═════ Excerto do texto ═════
Acresce que a gravidade da consequência do incumprimento do ónus – que consiste na elaboração da conta sem a redução ou dispensa do pagamento do remanescente da taxa de justiça – é ajustada ao comportamento omitido. Não se vê, aliás, que pudesse ser outra: se a parte não deduziu o pedido correspondente, a conta é elaborada nos termos gerais decorrentes da tabela legal.
Não se trata, ao contrário do que a Recorrente alega, de um resultado implícito, “não discernível” a partir do texto da lei. Desde logo, a própria redação do preceito (“[…] o remanescente da taxa de justiça é considerado na conta a final, salvo se…”) – independentemente da melhor interpretação no plano infraconstitucional, aspeto do qual, insiste-se, não cabe cuidar – é indubitavelmente compatível com o sentido afirmado na decisão recorrida, não gerando qualquer desconformidade que suporte a afirmação de um caráter surpreendente do resultado interpretativo.
Ademais, pela aplicação da norma em causa, a parte não fica impedida de “[…] sindicar a legalidade do ato de liquidação operado pela secretaria” nem se vê privada de “[…] questionar a adequação das quantias efetivamente liquidadas às concretas especificidades do processo”, como vem alegado pela Recorrente. Na verdade, se a conta não refletir adequadamente a condenação que a suporta ou não calcular corretamente o valor da taxa de justiça previsto na tabela legal, a parte pode dela reclamar nos termos do artigo 31.º do RCP. Simplesmente, o valor da taxa de justiça correto, para estes efeitos, será considerado na íntegra caso a parte não tenha, em tempo, deduzido o pedido de dispensa ou redução respetivo.
═════
▸ **Exercício escrito 1**:
Responda às perguntas seguintes sobre o excerto.
(a) Em que consiste a consequência do incumprimento do ónus?
(b) Se a parte não deduziu o pedido correspondente, em que termos é elaborada a conta?
(c) Ao abrigo de que artigo pode a parte reclamar da conta?
▸ **Exercício escrito 2**:
Reproduza sem alterações a passagem do excerto entre "Ademais, pela aplicação" e "ou redução respetivo.", inclusive.
Responda com base apenas no excerto, sem recorrer às entradas.
═════ Dados fornecidos ═════
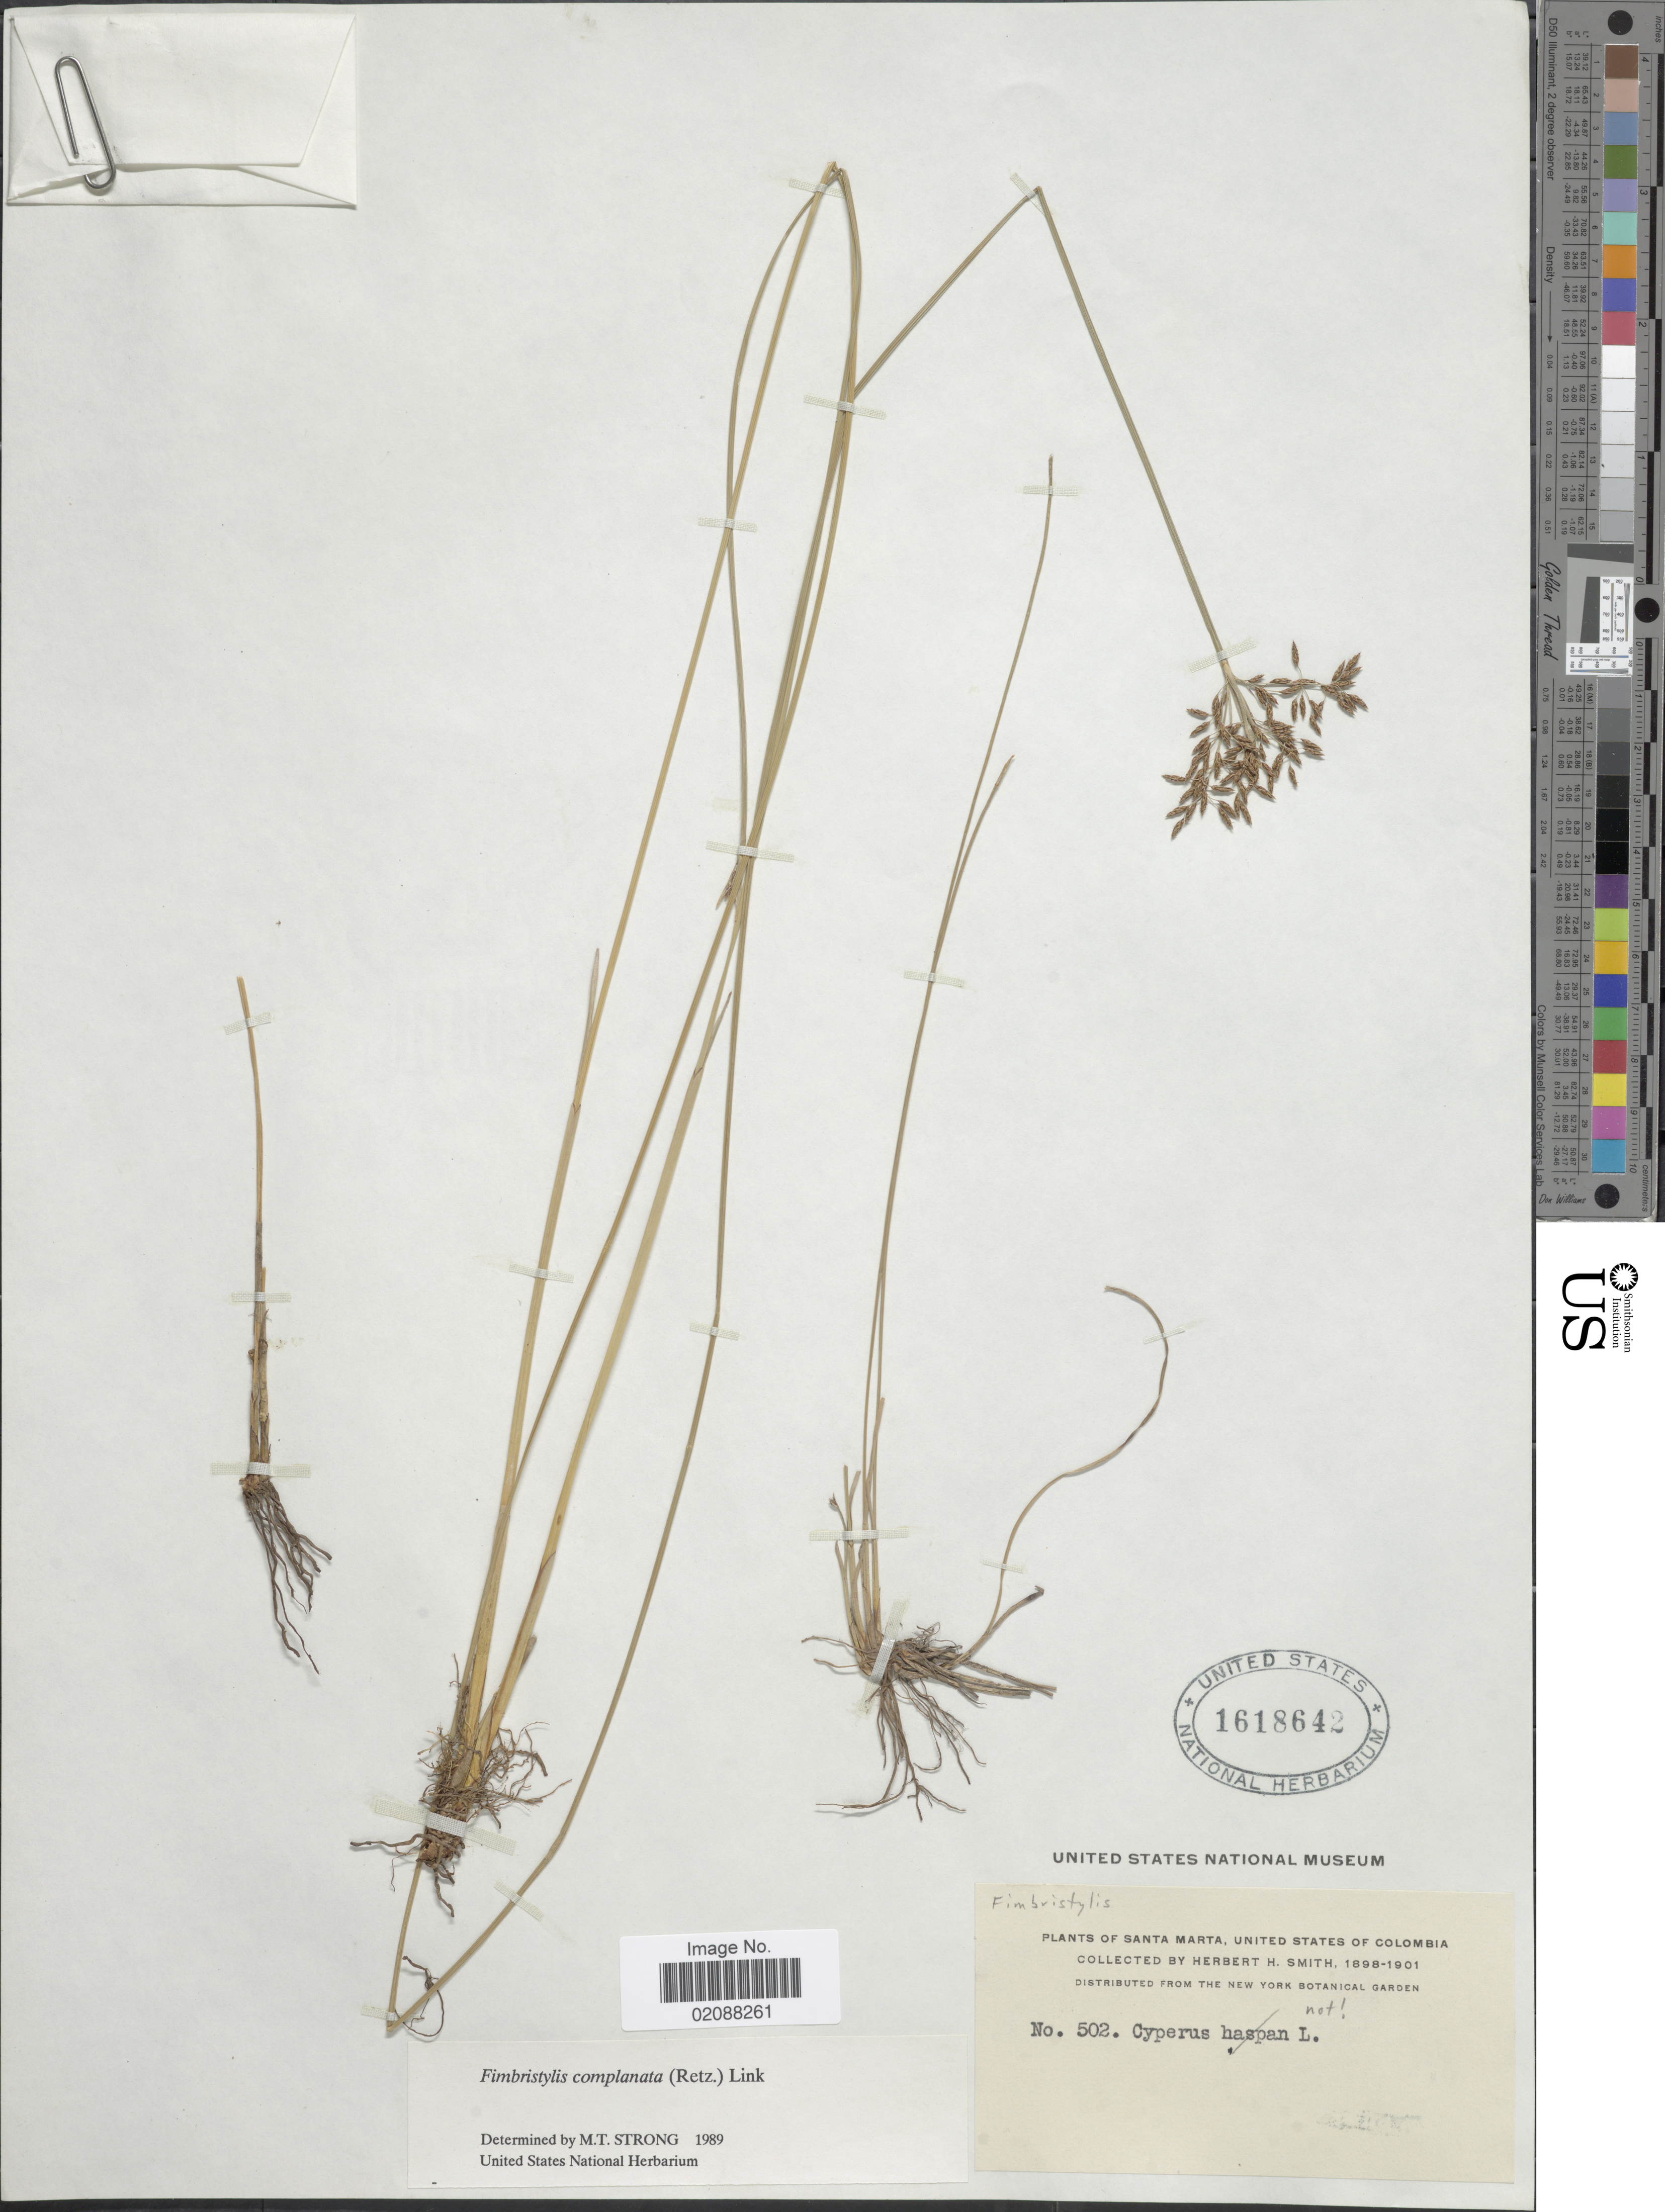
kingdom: Plantae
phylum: Tracheophyta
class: Liliopsida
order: Poales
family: Cyperaceae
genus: Fimbristylis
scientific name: Fimbristylis complanata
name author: (Retz.) Link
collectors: Herbert H. Smith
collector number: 502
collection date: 1898/1901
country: Colombia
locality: Santa Marta, United States of Colombia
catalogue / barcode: US 1618642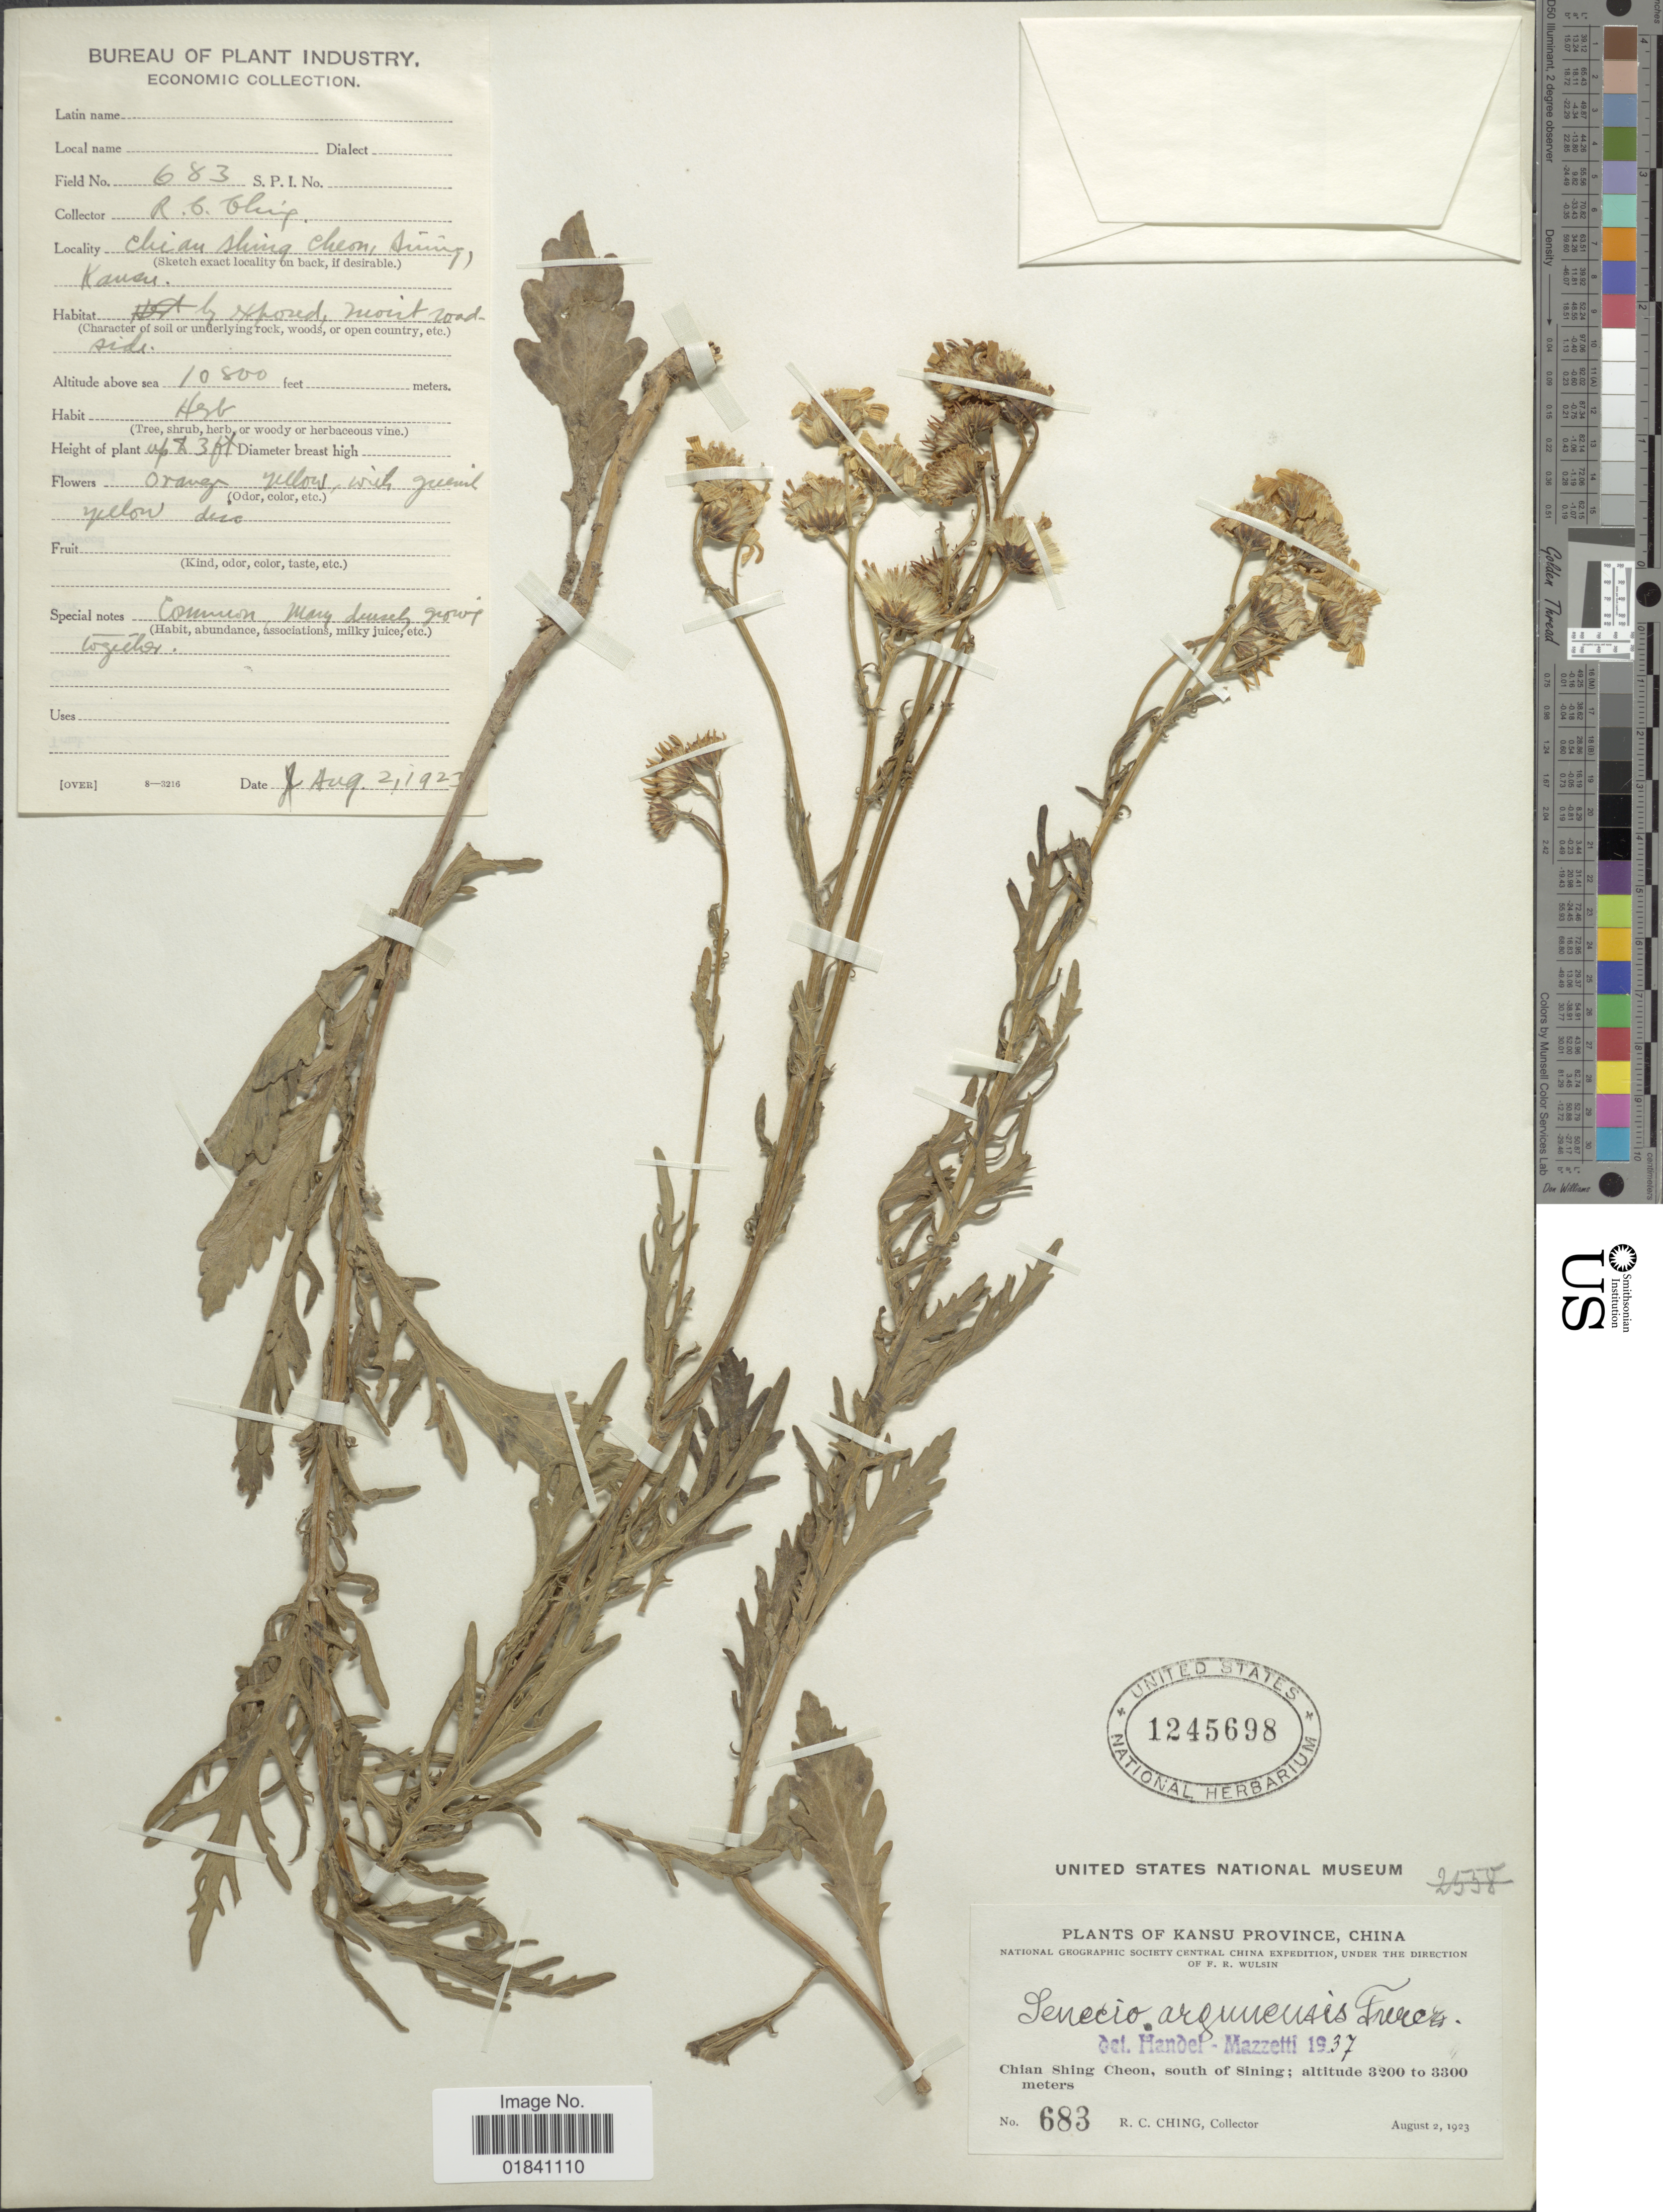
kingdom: Plantae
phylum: Tracheophyta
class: Magnoliopsida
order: Asterales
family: Asteraceae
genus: Senecio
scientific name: Senecio argunensis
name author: Turcz.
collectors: R. C. Ching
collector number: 683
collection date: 1923-08-02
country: China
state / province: Gansu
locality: Kansu Province. Central China. Chian Shing Cheon, south of Sining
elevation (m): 3200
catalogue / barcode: US 1245698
═════
▸ **Resultado da tarefa 1**:
(a) Consiste na elaboração da conta sem a redução ou dispensa do pagamento do remanescente da taxa de justiça.
(b) A conta é elaborada nos termos gerais decorrentes da tabela legal.
(c) Ao abrigo do artigo 31.º do RCP.

▸ **Resultado da tarefa 2**:
Ademais, pela aplicação da norma em causa, a parte não fica impedida de “[…] sindicar a legalidade do ato de liquidação operado pela secretaria” nem se vê privada de “[…] questionar a adequação das quantias efetivamente liquidadas às concretas especificidades do processo”, como vem alegado pela Recorrente. Na verdade, se a conta não refletir adequadamente a condenação que a suporta ou não calcular corretamente o valor da taxa de justiça previsto na tabela legal, a parte pode dela reclamar nos termos do artigo 31.º do RCP. Simplesmente, o valor da taxa de justiça correto, para estes efeitos, será considerado na íntegra caso a parte não tenha, em tempo, deduzido o pedido de dispensa ou redução respetivo.